We are slowly transitioning from AI at any cost to show me the economics.

A few things that are becoming obvious...

..and that I think will feed the narrative for a sustained decline in Tech:

  • On the picks and shovels side, deals are being signed but not being delivered
  • AI aims to solve problems using brute force and ever more compute
  • But it's becoming obvious that Elegance is the way, not more compute
  • The upcoming OpenAI and Anthropic IPOs have skewed reality and fitted it into a convenient narrative for these companies.
  • Conflicts of interest!
  • Old Mantra: Consume compute at all costs
  • New Mantra: Consume compute to create value
  • "Cost is the ultimate differentiator."
  • And more.

May the IPO be with you

The simple point is: once these companies are public, their motivations start to change.

It's no longer window dressing to raise the capital and keep the hype going...

It shifts to managing the cash they raised, continuing to invest in the business and trying to succeed for the longer term – in a fiercely competitive environment.

This means many of their pro-cyclical moves in the marketplace start to reverse, affecting everyone else in the stack.

Things then start to unwind 🔄

It can be said that the pre-IPO becomes a strange attractor that pulls all things up – but post-IPO the attractor loses its force, and gravity starts to take hold.

If I could offer a parallel to this strange attractor setup – think MicroStrategy and Bitcoin when the former was buying up the coin.

The back side of the cycle was when MicroStrategy stopped buying the coin 😬

💥DUMP YOUR CRYPTO 2.0💥
Saylor’s Cryptonite.

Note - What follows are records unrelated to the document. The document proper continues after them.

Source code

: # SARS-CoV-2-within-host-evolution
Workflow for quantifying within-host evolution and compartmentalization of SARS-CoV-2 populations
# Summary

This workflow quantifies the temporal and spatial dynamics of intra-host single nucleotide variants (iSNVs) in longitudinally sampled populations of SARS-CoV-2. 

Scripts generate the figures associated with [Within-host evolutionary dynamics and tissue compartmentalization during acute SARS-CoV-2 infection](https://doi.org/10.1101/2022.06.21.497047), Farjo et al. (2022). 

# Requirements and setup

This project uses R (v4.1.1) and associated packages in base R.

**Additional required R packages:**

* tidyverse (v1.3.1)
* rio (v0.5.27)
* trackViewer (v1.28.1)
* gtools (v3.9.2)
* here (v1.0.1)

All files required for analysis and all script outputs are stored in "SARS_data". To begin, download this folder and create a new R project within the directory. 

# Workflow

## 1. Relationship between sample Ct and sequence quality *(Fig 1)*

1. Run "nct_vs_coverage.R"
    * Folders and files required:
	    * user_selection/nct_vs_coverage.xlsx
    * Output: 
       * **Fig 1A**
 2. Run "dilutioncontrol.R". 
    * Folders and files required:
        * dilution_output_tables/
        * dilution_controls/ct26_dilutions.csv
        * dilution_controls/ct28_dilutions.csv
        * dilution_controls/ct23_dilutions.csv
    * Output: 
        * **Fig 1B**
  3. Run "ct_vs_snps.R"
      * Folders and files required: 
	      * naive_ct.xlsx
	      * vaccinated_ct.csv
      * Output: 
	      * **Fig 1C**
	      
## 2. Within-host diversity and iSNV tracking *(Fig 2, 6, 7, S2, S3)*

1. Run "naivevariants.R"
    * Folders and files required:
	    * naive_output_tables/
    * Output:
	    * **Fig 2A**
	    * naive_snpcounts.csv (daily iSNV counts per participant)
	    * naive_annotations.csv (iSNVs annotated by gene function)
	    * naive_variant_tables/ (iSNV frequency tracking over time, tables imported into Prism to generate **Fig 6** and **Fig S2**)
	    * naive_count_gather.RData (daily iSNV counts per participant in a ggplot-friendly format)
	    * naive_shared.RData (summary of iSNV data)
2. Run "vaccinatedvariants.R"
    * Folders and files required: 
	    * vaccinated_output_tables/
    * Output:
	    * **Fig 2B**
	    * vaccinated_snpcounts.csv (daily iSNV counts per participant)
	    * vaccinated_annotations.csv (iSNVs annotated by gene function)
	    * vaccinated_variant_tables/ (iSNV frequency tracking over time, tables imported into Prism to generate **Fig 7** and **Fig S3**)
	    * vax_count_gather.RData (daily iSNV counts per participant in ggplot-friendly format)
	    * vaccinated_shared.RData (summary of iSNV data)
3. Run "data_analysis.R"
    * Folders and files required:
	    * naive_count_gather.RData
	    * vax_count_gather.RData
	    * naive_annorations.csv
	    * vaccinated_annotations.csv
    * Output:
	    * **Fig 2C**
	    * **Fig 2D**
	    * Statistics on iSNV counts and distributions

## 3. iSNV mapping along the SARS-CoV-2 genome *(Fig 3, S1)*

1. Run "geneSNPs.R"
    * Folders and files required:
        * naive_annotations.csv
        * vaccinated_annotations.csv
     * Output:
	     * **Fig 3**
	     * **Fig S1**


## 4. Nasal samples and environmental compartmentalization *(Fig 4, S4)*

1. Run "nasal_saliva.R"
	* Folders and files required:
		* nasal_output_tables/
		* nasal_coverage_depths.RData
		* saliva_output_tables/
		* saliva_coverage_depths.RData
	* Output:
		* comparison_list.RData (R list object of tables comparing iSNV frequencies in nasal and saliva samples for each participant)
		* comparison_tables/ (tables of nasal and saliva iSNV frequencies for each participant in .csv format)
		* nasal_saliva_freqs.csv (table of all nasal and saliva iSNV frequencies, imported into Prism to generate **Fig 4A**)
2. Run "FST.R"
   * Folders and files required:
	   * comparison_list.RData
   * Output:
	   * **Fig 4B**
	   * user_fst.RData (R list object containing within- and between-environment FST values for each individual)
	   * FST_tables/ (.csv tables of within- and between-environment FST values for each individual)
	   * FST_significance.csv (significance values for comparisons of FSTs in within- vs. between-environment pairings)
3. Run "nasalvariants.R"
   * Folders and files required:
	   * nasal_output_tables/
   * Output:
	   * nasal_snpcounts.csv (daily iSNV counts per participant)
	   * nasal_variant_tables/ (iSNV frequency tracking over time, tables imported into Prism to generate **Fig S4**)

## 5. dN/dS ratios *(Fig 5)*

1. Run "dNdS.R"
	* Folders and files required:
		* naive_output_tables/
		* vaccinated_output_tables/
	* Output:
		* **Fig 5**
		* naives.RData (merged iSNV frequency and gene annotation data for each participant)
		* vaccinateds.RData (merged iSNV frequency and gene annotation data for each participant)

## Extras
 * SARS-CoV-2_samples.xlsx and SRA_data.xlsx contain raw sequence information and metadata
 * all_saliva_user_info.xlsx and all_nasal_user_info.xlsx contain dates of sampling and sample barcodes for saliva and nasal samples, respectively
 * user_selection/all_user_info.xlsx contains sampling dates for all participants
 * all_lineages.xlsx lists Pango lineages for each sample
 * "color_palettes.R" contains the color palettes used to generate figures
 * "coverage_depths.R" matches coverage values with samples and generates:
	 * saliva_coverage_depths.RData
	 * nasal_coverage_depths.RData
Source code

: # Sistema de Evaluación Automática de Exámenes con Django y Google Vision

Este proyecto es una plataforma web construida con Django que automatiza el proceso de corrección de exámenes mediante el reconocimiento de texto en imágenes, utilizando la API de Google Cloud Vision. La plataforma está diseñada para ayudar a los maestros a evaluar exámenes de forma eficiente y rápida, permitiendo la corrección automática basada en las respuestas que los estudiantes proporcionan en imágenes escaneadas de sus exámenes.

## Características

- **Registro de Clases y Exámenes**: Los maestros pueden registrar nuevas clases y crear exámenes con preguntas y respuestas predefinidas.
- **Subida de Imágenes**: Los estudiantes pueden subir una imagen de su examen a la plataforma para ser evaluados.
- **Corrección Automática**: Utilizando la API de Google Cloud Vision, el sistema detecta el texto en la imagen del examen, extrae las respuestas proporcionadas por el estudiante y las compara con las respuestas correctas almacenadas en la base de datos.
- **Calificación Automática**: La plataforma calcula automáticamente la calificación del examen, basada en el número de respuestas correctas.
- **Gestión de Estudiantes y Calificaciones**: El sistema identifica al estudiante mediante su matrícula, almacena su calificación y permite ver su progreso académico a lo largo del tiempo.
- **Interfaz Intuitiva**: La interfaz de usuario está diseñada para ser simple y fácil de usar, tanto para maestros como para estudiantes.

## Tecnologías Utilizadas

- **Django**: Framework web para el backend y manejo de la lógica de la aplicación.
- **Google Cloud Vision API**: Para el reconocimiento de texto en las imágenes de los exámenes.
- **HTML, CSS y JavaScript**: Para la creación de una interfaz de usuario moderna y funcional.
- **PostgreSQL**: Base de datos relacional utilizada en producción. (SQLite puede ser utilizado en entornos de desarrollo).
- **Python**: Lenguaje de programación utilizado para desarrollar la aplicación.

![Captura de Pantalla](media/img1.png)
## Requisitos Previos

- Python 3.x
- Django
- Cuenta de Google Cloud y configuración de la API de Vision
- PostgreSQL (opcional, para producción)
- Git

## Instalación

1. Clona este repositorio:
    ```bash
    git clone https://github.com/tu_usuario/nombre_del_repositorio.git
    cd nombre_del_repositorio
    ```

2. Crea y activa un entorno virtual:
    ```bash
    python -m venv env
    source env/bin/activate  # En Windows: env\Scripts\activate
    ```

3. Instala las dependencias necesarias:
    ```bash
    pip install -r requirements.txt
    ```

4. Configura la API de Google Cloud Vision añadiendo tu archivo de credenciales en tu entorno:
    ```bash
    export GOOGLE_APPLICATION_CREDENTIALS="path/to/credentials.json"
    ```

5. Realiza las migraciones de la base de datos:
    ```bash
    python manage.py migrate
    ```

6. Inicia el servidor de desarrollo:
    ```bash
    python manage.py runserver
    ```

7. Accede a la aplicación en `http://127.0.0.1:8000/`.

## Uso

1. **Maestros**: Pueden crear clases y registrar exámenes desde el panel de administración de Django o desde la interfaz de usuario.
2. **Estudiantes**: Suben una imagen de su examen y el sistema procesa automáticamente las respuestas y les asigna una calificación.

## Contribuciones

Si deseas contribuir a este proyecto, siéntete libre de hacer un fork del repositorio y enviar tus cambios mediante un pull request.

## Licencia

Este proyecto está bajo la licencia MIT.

Nailed the top in late ’21, will do the same now.

Which brings us to the punchline...

Sell the IPO?

The ChatGPT moment initiated this whole AI boom process.

Today, growth has already slowed, and feature release after feature release has exhausted the pool of sensational new breakthroughs and feature releases!

Its archenemy, Anthropic, used every trick in the book to hack growth and surpass OpenAI in traffic, this tweet from Michael Fritzell shows traffic evolution for Gemini, ChatGPT and Claude.

We see how Gemini and Claude caught up and even surpassed ChatGPT – and if you think this can't happen again, even with new AI, you will be surprised.

AI lab traffic is like a wrecking ball, switching costs are very low and usage will continue to move to and fro – until the shifts taper down and settle.

None of these players will dominate the market – competition will remain fierce and perceived moats will continue to be fiercely attacked.

That doesn't bode well for OpenAI and Anthropic at trillion-dollar valuations.